General information
- Location: 4110 Maple Street, Suite 108, Sioux Falls, South Dakota
- Coordinates: 43°34′24″N 96°46′49″W﻿ / ﻿43.573382°N 96.780333°W
- Bus operators: Jefferson Lines
- Connections: Sioux Area Metro 19

Other information
- Website: Official website

History
- Opened: 2010s

Passengers
- 10,000/month (2005)

Location

= Sioux Falls Bus Station =

Intercity bus station in Sioux Falls, South Dakota

The Sioux Falls Bus Station is an intercity bus station on the west side of Sioux Falls, South Dakota. The station, opened in the mid-2010s, serves Jefferson Lines buses to destinations across the Upper Midwest.

Sioux Falls has seen intercity bus transit since 1921, and the first bus station opened on Phillips Avenue in 1924. Two new bus stations opened in 1947, one of which would be in operation until the early 2000s. This was followed by the bus station on Russell Street, which opened in 2005 and the current station approximately a decade later on Maple Street.

==Attributes==
The bus station is located west of downtown Sioux Falls on the west side of Interstate 29. The terminal occupies the westernmost doorway of a building serving multiple businesses. The bus station is used solely by Jefferson Lines.

==History==
===Early stations===
The first intercity bus station in Sioux Falls was the Union Bus Depot, which opened September 2, 1924 at 234 North Phillips Avenue. By 1927, this depot had 18 departures and 18 arrivals per day with 400 passengers traveling through the Sioux Falls station. Service was provided by Jack Rabbit Transportation Co., Worthington-Sioux Falls Transportation Co., 3-R and Custer Transportation Co., Blue Goose Transportation Co., Groves Transportation Co., and Sioux Falls Traction System.

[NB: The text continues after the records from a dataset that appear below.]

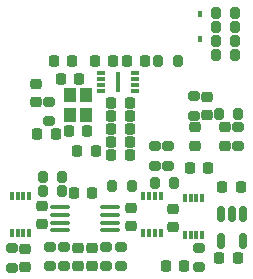
<source format=gbp>
G04 #@! TF.GenerationSoftware,KiCad,Pcbnew,(6.0.7)*
G04 #@! TF.CreationDate,2022-10-27T11:55:22+02:00*
G04 #@! TF.ProjectId,soilMoistureSensor,736f696c-4d6f-4697-9374-75726553656e,rev?*
G04 #@! TF.SameCoordinates,Original*
G04 #@! TF.FileFunction,Paste,Bot*
G04 #@! TF.FilePolarity,Positive*
%FSLAX46Y46*%
G04 Gerber Fmt 4.6, Leading zero omitted, Abs format (unit mm)*
G04 Created by KiCad (PCBNEW (6.0.7)) date 2022-10-27 11:55:22*
%MOMM*%
%LPD*%
G01*
G04 APERTURE LIST*
G04 Aperture macros list*
%AMRoundRect*
0 Rectangle with rounded corners*
0 $1 Rounding radius*
0 $2 $3 $4 $5 $6 $7 $8 $9 X,Y pos of 4 corners*
0 Add a 4 corners polygon primitive as box body*
4,1,4,$2,$3,$4,$5,$6,$7,$8,$9,$2,$3,0*
0 Add four circle primitives for the rounded corners*
1,1,$1+$1,$2,$3*
1,1,$1+$1,$4,$5*
1,1,$1+$1,$6,$7*
1,1,$1+$1,$8,$9*
0 Add four rect primitives between the rounded corners*
20,1,$1+$1,$2,$3,$4,$5,0*
20,1,$1+$1,$4,$5,$6,$7,0*
20,1,$1+$1,$6,$7,$8,$9,0*
20,1,$1+$1,$8,$9,$2,$3,0*%
G04 Aperture macros list end*
%ADD10RoundRect,0.225000X0.225000X0.250000X-0.225000X0.250000X-0.225000X-0.250000X0.225000X-0.250000X0*%
%ADD11RoundRect,0.225000X-0.225000X-0.250000X0.225000X-0.250000X0.225000X0.250000X-0.225000X0.250000X0*%
%ADD12RoundRect,0.200000X-0.275000X0.200000X-0.275000X-0.200000X0.275000X-0.200000X0.275000X0.200000X0*%
%ADD13RoundRect,0.200000X-0.200000X-0.275000X0.200000X-0.275000X0.200000X0.275000X-0.200000X0.275000X0*%
%ADD14RoundRect,0.225000X0.250000X-0.225000X0.250000X0.225000X-0.250000X0.225000X-0.250000X-0.225000X0*%
%ADD15RoundRect,0.200000X0.200000X0.275000X-0.200000X0.275000X-0.200000X-0.275000X0.200000X-0.275000X0*%
%ADD16RoundRect,0.225000X-0.250000X0.225000X-0.250000X-0.225000X0.250000X-0.225000X0.250000X0.225000X0*%
%ADD17RoundRect,0.200000X0.275000X-0.200000X0.275000X0.200000X-0.275000X0.200000X-0.275000X-0.200000X0*%
%ADD18R,0.750000X0.300000*%
%ADD19R,0.300000X1.700000*%
%ADD20RoundRect,0.150000X-0.150000X0.512500X-0.150000X-0.512500X0.150000X-0.512500X0.150000X0.512500X0*%
%ADD21R,0.450000X0.600000*%
%ADD22R,1.000000X1.150000*%
%ADD23R,0.300000X0.800000*%
%ADD24RoundRect,0.100000X0.712500X0.100000X-0.712500X0.100000X-0.712500X-0.100000X0.712500X-0.100000X0*%
%ADD25RoundRect,0.218750X-0.218750X-0.256250X0.218750X-0.256250X0.218750X0.256250X-0.218750X0.256250X0*%
G04 APERTURE END LIST*
D10*
X226050000Y-51900000D03*
X224500000Y-51900000D03*
D11*
X233625000Y-61700000D03*
X235175000Y-61700000D03*
D12*
X228150000Y-52225000D03*
X228150000Y-53875000D03*
D13*
X233315000Y-43300000D03*
X234965000Y-43300000D03*
D14*
X226146428Y-58975000D03*
X226146428Y-57425000D03*
D15*
X235225000Y-49500000D03*
X233575000Y-49500000D03*
D16*
X218600000Y-57250000D03*
X218600000Y-58800000D03*
D13*
X228450000Y-45000000D03*
X230100000Y-45000000D03*
D14*
X218100000Y-48475000D03*
X218100000Y-46925000D03*
D10*
X226050000Y-48600000D03*
X224500000Y-48600000D03*
D17*
X220475000Y-62400000D03*
X220475000Y-60750000D03*
D18*
X226525000Y-46050000D03*
X226525000Y-46550000D03*
X226525000Y-47050000D03*
X226525000Y-47550000D03*
X223625000Y-47550000D03*
X223625000Y-47050000D03*
X223625000Y-46550000D03*
X223625000Y-46050000D03*
D19*
X225075000Y-46800000D03*
D14*
X231600000Y-52175000D03*
X231600000Y-50625000D03*
D17*
X235200000Y-52225000D03*
X235200000Y-50575000D03*
D10*
X226050000Y-53000000D03*
X224500000Y-53000000D03*
D14*
X232550000Y-49600000D03*
X232550000Y-48050000D03*
D20*
X233750000Y-57962500D03*
X234700000Y-57962500D03*
X235650000Y-57962500D03*
X235650000Y-60237500D03*
X233750000Y-60237500D03*
D11*
X220900000Y-50900000D03*
X222450000Y-50900000D03*
X221600000Y-52600000D03*
X223150000Y-52600000D03*
D21*
X232000000Y-41050000D03*
X232000000Y-43150000D03*
D17*
X216046428Y-62500000D03*
X216046428Y-60850000D03*
D10*
X221150000Y-45000000D03*
X219600000Y-45000000D03*
X230675000Y-62400000D03*
X229125000Y-62400000D03*
D13*
X233325000Y-44500000D03*
X234975000Y-44500000D03*
X218675000Y-54800000D03*
X220325000Y-54800000D03*
D12*
X219200000Y-48475000D03*
X219200000Y-50125000D03*
D17*
X225275000Y-62400000D03*
X225275000Y-60750000D03*
D11*
X218225000Y-51200000D03*
X219775000Y-51200000D03*
X221325000Y-56175000D03*
X222875000Y-56175000D03*
D15*
X226225000Y-55600000D03*
X224575000Y-55600000D03*
D17*
X231900000Y-62475000D03*
X231900000Y-60825000D03*
D12*
X224075000Y-60750000D03*
X224075000Y-62400000D03*
D14*
X222875000Y-62350000D03*
X222875000Y-60800000D03*
D22*
X222375000Y-47850000D03*
X222375000Y-49600000D03*
X220975000Y-49600000D03*
X220975000Y-47850000D03*
D11*
X223100000Y-45000000D03*
X224650000Y-45000000D03*
D15*
X229800000Y-55300000D03*
X228150000Y-55300000D03*
D12*
X229250000Y-52225000D03*
X229250000Y-53875000D03*
D10*
X226050000Y-50800000D03*
X224500000Y-50800000D03*
D16*
X234100000Y-50625000D03*
X234100000Y-52175000D03*
X221675000Y-60800000D03*
X221675000Y-62350000D03*
D12*
X231450000Y-48000000D03*
X231450000Y-49650000D03*
D10*
X221775000Y-46500000D03*
X220225000Y-46500000D03*
D17*
X219275000Y-62400000D03*
X219275000Y-60750000D03*
D14*
X217175000Y-62450000D03*
X217175000Y-60900000D03*
D23*
X230696428Y-56625000D03*
X231196428Y-56625000D03*
X231696428Y-56625000D03*
X232196428Y-56625000D03*
X232196428Y-59725000D03*
X231696428Y-59725000D03*
X231196428Y-59725000D03*
X230696428Y-59725000D03*
D24*
X224387500Y-57400000D03*
X224387500Y-58050000D03*
X224387500Y-58700000D03*
X224387500Y-59350000D03*
X220162500Y-59350000D03*
X220162500Y-58700000D03*
X220162500Y-58050000D03*
X220162500Y-57400000D03*
D10*
X226050000Y-49700000D03*
X224500000Y-49700000D03*
D25*
X231112500Y-54100000D03*
X232687500Y-54100000D03*
D23*
X217550000Y-59550000D03*
X217050000Y-59550000D03*
X216550000Y-59550000D03*
X216050000Y-59550000D03*
X216050000Y-56450000D03*
X216550000Y-56450000D03*
X217050000Y-56450000D03*
X217550000Y-56450000D03*
D13*
X218675000Y-56000000D03*
X220325000Y-56000000D03*
D10*
X227350000Y-45000000D03*
X225800000Y-45000000D03*
D14*
X229746428Y-59050000D03*
X229746428Y-57500000D03*
D15*
X234975000Y-42100000D03*
X233325000Y-42100000D03*
D23*
X227196428Y-56453572D03*
X227696428Y-56453572D03*
X228196428Y-56453572D03*
X228696428Y-56453572D03*
X228696428Y-59553572D03*
X228196428Y-59553572D03*
X227696428Y-59553572D03*
X227196428Y-59553572D03*
D13*
X233325000Y-40900000D03*
X234975000Y-40900000D03*
D11*
X233875000Y-55650000D03*
X235425000Y-55650000D03*
M02*

</source>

In 1947 two new bus stations opened to replace the Union Bus Depot. On May 1, the First Avenue Depot opened between 11th and 12th streets, serving Sioux Lines Inc., Hawkeye Stages, and Two Siouxs Bus Lines. August 20 saw the opening of the new Union Bus Depot at 301 North Dakota Avenue. This station, managed by Jack Rabbit Lines, saw the majority of bus traffic serving the additional bus operators of Overland Greyhound Co., Palace City Lines, Southwestern Stages, and Sioux Falls-Springfield Lines. The $70,000 Union Bus Depot featured seven bus bays, an indoor waiting area, ticket office, and restaurant.

===Recent history===
While the First Avenue Depot closed earlier, the 1947 Union Bus Depot continued on until early 2005, when it too was demolished to make way for a post office and office building. Jefferson Lines moved temporarily to 610 East 54th Street, until the new depot was completed November 21, 2005. The new station at 1500 West Russell Street, away from downtown, was hailed for its clean, modern look with an internet cafe and snack shop. While Jefferson Lines is the sole bus company serving the terminal, the new facility was completely paid for by the local businessman Ian Cross. Cross, the owner of Cross Courier & Dispatch Services, served as ticket agent for Jefferson Lines at the new station. In the mid-2010s, Jefferson Lines moved down the road to a location off Interstate 29 at 4410 Maple Street.